Entah Idris serius atau tidak dengan perkataannya itu, aku tidak tahu. Dia tertawa terbahak-bahak setelah mengucapkan itu semua. Atau mungkin ini salah satu leluconnya. Tapi aku lihat Dehan juga ikut tertawa, saat kutanya kenapa mereka tertawa, mereka semua tak mau menjelaskannya. Apa memang ada candaan bagi para musafir, sampai-sampai aku tidak mengetahuinya? Setelah melewati kejadian pemberontakan dan tembak-menembak itu, mereka sekarang jadi semakin akrab.
Ada jalan-jalan yang tidak kami lalui sesuai saran dari Idris. Kota mati, itu yang paling utama. Lalu jalanan beraspal pun juga tidak kami lintasi, alasannya karena jalan beraspal akan semakin panas di tengah panasnya cuaca, dan untungnya Dehan sendiri memiliki sebuah peta. Jika dipikir-pikir aku ini sebenarnya sembrono, melakukan perjalanan tanpa tujuan dan bekal yang cukup merupakan langkah yang nekat. Kalau aku tidak bertemu Idris dan Dehan, mungkin saja aku tidak akan bisa bertahan. Banyak orang yang mati ketika melintas di tengah gurun yang panas, dehidrasi tak akan bisa terhindarkan. Terlebih lagi jalan yang aku lalui adalah perbukitan dan bekas hutan atau cekungan-cekungan danau yang kering.

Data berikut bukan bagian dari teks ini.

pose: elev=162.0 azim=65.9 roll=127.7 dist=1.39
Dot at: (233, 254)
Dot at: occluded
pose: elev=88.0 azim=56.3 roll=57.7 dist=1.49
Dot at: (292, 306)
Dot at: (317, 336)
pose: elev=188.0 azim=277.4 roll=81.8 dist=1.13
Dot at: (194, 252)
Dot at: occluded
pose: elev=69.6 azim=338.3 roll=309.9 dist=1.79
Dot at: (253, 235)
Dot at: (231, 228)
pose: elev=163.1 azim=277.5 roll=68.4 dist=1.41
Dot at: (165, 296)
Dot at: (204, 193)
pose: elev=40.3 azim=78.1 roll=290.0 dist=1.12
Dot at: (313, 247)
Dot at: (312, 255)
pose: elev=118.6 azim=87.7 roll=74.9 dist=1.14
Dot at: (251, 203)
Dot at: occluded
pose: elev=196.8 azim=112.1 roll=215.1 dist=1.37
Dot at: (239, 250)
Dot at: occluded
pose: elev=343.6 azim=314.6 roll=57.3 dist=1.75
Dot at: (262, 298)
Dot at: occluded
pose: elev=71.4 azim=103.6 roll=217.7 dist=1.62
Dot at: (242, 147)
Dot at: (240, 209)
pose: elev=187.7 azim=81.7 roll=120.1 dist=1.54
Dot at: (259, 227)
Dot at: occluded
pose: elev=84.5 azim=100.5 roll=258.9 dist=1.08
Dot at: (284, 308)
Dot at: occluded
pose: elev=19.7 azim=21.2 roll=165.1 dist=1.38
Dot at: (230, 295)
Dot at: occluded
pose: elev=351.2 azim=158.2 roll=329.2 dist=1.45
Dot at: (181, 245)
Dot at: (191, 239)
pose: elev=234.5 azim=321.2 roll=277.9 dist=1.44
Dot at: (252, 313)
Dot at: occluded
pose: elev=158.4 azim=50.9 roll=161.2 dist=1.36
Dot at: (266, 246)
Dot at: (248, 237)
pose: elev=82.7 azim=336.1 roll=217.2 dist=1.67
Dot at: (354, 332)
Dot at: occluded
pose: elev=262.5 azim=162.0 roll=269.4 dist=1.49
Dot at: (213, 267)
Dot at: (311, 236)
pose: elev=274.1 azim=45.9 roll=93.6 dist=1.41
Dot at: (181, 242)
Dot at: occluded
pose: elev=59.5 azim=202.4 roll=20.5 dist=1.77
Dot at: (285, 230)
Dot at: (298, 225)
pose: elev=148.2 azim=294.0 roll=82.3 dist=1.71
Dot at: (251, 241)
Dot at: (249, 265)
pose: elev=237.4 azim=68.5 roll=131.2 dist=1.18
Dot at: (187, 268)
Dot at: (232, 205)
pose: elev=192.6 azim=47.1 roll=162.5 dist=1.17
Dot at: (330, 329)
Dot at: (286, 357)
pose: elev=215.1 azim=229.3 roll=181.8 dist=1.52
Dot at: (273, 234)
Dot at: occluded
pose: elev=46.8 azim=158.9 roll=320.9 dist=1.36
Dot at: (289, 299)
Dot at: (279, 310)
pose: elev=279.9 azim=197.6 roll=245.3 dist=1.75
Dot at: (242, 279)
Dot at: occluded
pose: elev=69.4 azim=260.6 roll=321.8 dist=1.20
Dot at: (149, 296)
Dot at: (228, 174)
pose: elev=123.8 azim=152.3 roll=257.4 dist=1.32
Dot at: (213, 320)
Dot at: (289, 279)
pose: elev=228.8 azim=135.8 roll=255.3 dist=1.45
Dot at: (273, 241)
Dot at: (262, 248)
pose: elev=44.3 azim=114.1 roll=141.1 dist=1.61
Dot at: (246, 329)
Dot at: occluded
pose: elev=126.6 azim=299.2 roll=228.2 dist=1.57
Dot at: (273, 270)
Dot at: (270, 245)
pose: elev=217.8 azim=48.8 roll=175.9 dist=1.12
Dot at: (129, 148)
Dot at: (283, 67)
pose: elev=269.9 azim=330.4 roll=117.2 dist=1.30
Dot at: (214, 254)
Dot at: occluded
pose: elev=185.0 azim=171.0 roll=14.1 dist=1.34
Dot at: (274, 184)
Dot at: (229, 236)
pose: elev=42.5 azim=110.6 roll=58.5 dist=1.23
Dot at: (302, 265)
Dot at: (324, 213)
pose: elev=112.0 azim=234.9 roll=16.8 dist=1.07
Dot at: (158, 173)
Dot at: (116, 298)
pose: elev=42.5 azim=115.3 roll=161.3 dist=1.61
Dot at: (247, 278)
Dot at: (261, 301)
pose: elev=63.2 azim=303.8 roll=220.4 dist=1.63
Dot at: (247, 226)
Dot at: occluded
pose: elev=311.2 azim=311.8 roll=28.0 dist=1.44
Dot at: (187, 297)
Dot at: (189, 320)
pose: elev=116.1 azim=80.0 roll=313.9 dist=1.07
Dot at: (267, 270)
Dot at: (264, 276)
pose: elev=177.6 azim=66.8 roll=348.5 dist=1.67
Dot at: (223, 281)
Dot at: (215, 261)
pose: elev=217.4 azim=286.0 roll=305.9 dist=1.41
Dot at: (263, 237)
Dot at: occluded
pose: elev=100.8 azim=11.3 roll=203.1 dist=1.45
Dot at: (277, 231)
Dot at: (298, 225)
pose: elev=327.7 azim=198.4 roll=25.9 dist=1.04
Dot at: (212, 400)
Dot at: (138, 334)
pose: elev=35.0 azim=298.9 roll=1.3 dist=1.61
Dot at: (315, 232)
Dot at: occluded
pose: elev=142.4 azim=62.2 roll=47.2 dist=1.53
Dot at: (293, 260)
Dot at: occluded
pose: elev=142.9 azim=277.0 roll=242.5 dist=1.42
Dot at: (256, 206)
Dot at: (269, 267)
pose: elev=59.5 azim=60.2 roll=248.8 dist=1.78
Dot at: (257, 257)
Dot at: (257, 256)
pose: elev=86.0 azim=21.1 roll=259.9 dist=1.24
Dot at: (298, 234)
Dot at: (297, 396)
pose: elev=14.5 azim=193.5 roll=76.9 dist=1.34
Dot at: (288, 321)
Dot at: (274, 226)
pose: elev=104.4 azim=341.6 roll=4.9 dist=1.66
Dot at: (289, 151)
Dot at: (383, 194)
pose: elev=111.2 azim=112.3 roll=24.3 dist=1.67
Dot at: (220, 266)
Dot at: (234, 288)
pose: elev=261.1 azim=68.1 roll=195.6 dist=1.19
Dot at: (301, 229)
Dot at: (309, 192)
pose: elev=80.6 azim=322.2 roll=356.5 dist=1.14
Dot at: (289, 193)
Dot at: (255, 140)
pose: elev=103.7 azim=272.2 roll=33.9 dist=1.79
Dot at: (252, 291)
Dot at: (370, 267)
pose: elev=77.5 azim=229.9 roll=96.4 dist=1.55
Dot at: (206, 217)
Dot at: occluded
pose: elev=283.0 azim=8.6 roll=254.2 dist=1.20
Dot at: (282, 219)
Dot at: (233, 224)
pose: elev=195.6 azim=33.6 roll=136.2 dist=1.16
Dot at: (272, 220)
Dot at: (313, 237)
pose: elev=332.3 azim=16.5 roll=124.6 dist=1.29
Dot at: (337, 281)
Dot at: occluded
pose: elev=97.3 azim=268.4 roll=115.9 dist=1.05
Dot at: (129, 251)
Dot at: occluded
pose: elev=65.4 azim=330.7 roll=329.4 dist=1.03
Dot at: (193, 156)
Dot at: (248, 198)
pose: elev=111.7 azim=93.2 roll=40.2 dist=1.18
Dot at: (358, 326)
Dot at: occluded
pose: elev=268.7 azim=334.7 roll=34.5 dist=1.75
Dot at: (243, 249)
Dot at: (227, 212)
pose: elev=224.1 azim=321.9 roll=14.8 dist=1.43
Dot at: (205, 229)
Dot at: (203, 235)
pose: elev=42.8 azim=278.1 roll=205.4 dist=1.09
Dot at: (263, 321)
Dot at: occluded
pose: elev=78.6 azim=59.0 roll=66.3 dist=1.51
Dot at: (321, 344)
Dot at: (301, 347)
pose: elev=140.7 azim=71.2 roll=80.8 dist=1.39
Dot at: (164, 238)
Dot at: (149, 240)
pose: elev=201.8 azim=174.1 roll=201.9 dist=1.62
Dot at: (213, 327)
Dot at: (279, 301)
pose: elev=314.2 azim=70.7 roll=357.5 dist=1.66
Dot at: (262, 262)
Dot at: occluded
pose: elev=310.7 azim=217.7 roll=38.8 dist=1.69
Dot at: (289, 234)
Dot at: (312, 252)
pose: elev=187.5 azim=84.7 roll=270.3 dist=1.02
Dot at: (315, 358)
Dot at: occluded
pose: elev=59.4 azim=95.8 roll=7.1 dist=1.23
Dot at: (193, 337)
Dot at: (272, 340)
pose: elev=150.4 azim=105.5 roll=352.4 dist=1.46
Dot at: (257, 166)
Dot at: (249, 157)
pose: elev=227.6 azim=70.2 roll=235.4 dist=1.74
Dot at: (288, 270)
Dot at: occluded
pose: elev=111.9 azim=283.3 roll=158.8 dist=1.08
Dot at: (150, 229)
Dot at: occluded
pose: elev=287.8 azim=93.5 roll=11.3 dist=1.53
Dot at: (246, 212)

Suatu hari, kami melewati suatu tempat yang mempunyai banyak tumpukan sampah. Sampah-sampah itu sudah menjadi sebuah gunungan yang meninggi. Yang membuat aku tertarik melihatnya karena adanya rumah yang telah tertimbun di sana, masih terlihat ventilasi dari pintu rumah itu. Aku yakin jika rumah-rumah yang berjejer ini adalah milik para penyintas. Di masa lalu, banyak orang miskin yang tinggal dekat dengan tumpukan sampah ini, lalu ada sebuah longsoran yang menimbun rumah mereka. Mungkin yang terjadi pada mereka juga sama, atau sampah-sampah ini memang sengaja ditimbun di atas rumah mereka? Atau ada juga tumpukan sampah yang akhirnya meledak karena lama tertimbun, Ledakan yang terjadi karena gas metana (CH4) yang dihasilkan sampah organik bereaksi dengan udara. Saat ton demi ton sampah dibiarkan menggunung dan tidak mendapat paparan oksigen, metanogen muncul dan tersimpan di bawah permukaan sampah.